Chinese EFL Teachers’ Written Feedback on Expository Argumentation (EA): a Sociocognitive Perspective
Although teacher written feedback on student writing has become a central topic for second language (L2) writing research, investigations into it have mainly focused on the surface-level errors of student writing. This study, situated in the Chinese EFL context where feedback research is more limited, echoed the general call for more research addressing non-error feedback (e.g., organization and content feedback). It was informed by a sociocognitive view of teacher feedback and SFL (Systemic Functional Linguistics) genre pedagogy and followed Hyland and Hyland’s (2006a) lead to study the feedback-and-interpretation process. Particularly, it investigated • how feedback on expository argumentation (EA feedback) is given and processed, as reflected by the teacher’s/student’s decision-making thought processes, and • the extent to which the feedback-and-interpretation process is helpful for student development.

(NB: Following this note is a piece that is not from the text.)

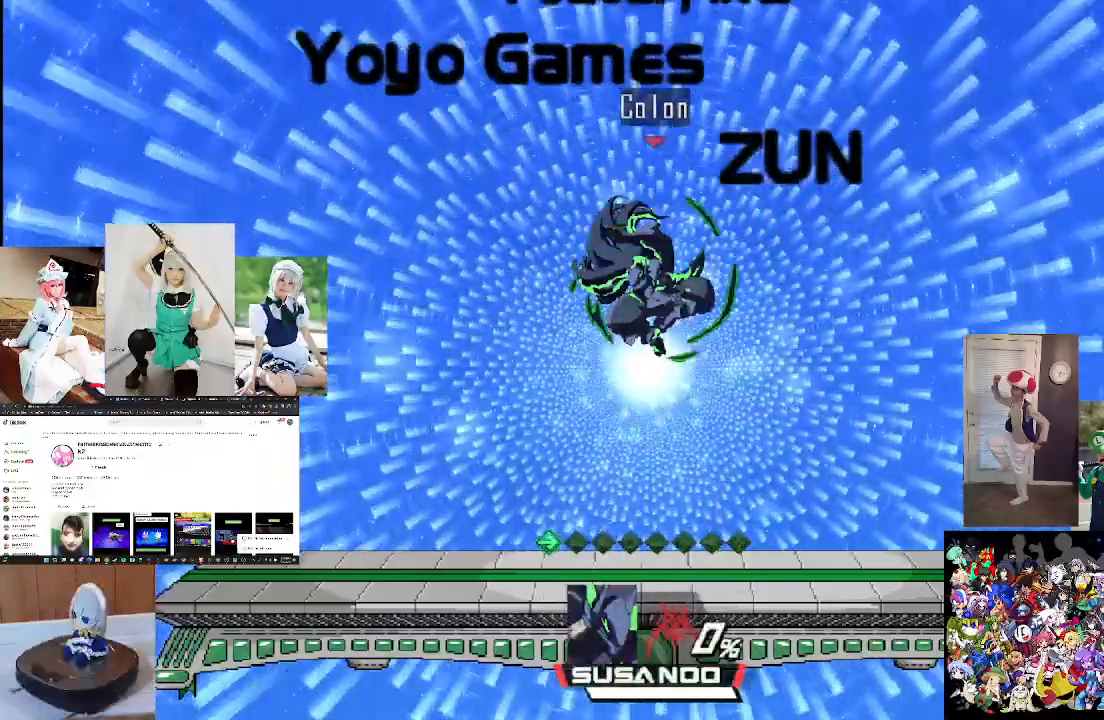
{"dt_ms": 500, "buttons": [], "left_stick": "center", "right_stick": "center", "events": [[67, "START", "down"], [200, "START", "up"], [367, "X", "down"], [500, "X", "up"]]}
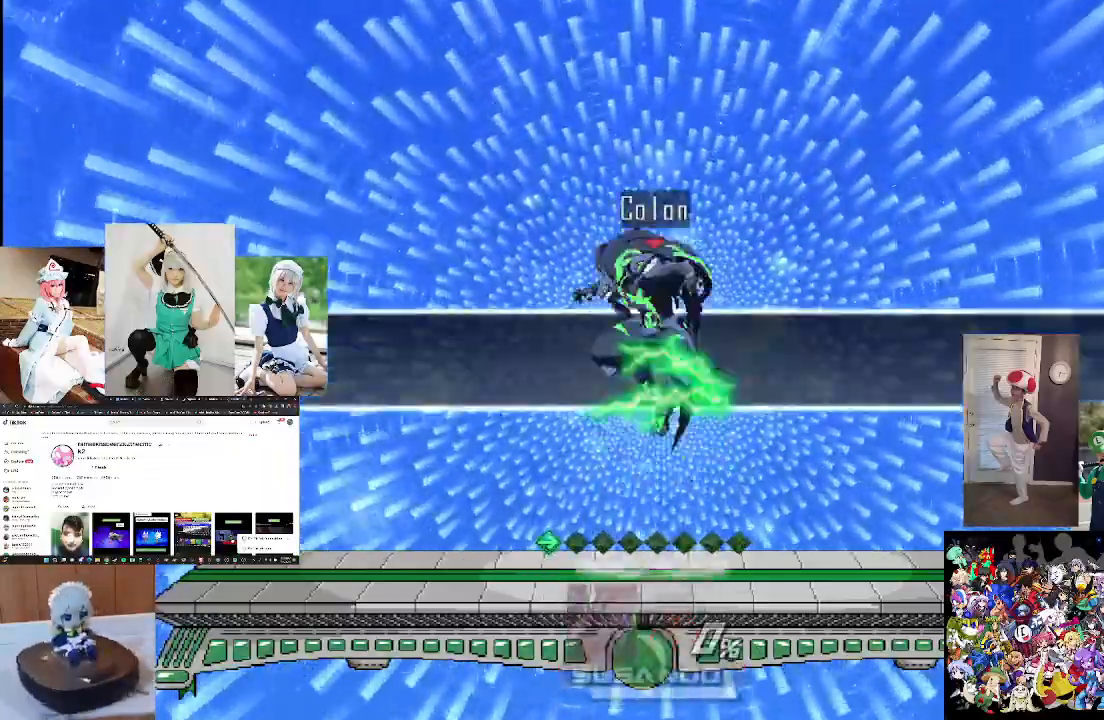
{"dt_ms": 500, "buttons": [], "left_stick": "center", "right_stick": "center", "events": [[33, "A", "down"], [233, "A", "up"], [267, "left_stick", "down"], [467, "left_stick", "center"]]}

Methodologically, the study adopted a case study approach. This approach was used because it is most suitable for answering the research questions explored in the study, that is, the “how” questions about teachers’/students’ decision-making (Bowles, 2010). As a case study, it focused on three teacher-student pairs/cases (a teacher and three of her students) and lasted one semester. To get the best possible answers to research questions, it quantitatively and qualitatively analysed data obtained from think-alouds, teacher comments on student writing, student notes, and interviews (background interviews, retrospective interviews, ongoing interviews, and final interviews).

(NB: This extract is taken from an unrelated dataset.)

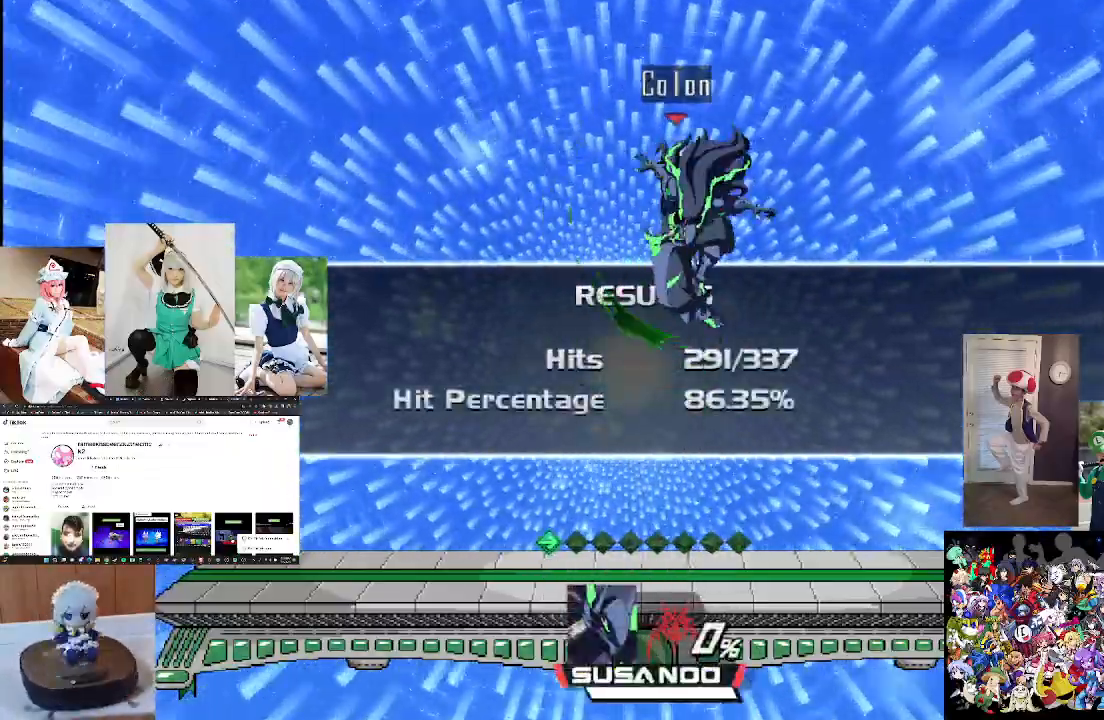
{"dt_ms": 500, "buttons": ["X"], "left_stick": "center", "right_stick": "right", "events": [[300, "left_stick", "center"], [400, "X", "down"], [467, "right_stick", "right"]]}
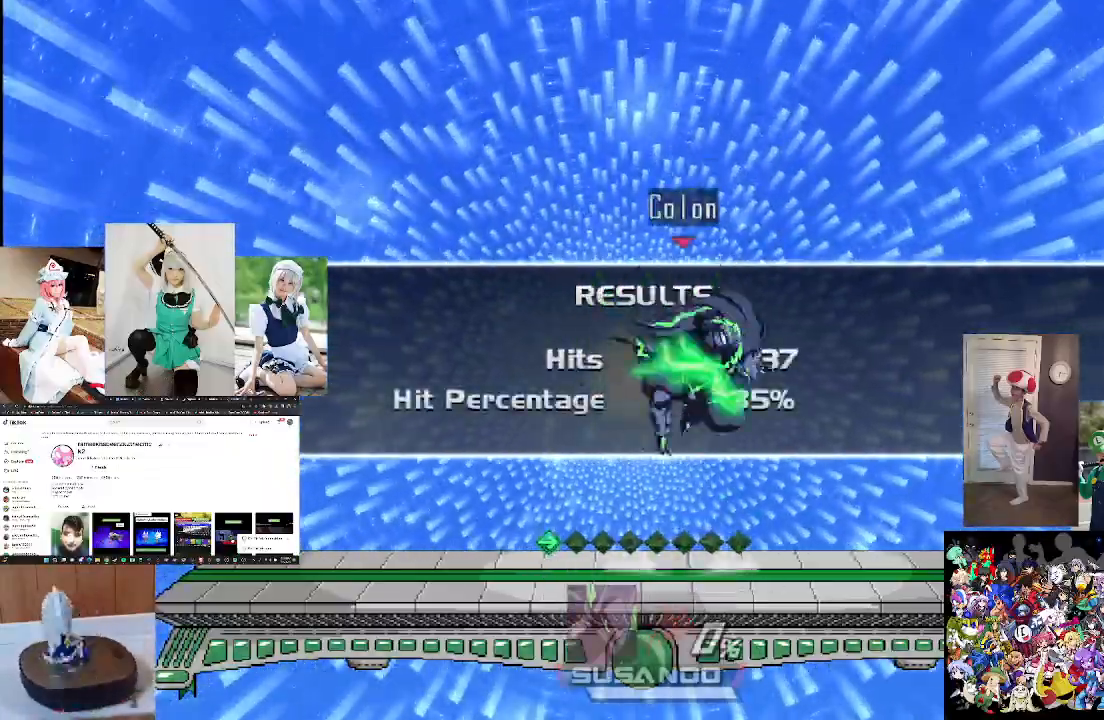
{"dt_ms": 500, "buttons": [], "left_stick": "center", "right_stick": "center", "events": [[67, "left_stick", "right"], [100, "X", "up"], [133, "right_stick", "center"], [300, "left_stick", "down"], [467, "left_stick", "center"]]}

The study found that the teacher consistently provided EA feedback on supporting evidence, cohesion and coherence, topic statement, topic sentences, conclusion, and overall organization and she usually used the following approaches to deliver EA feedback: problems/strengths identifications, explanations, suggestions, revisions, and a combination thereof. The study also found that the students interpreted (accepted and incorporated) EA feedback in different ways and their interpretation of EA feedback was marked by changes. Furthermore, the study found that the teacher’s/students’ decisions to provide/process EA feedback were formed through the workings of the their “mindbodyworld” (Atkinson, 2014). Generally speaking, the study found that the teacher-student interaction during the feedback process did not always go very well, but it was still helpful for the students’ development as writers and feedback receivers.
The study was significant in that it advanced the understanding of teacher feedback by providing a sociocognitive explanation about 1) how the teacher offers feedback, 2) how the student attends to teacher feedback, 3) how the teacher, the student, the feedback itself (as the text-level context), and the context interact with each other during the feedback process, and 4) how student learning and development occur during the feedback process. An advanced understanding of teacher feedback had pertinence not only for the Chinese EFL context, but also for other L2 contexts.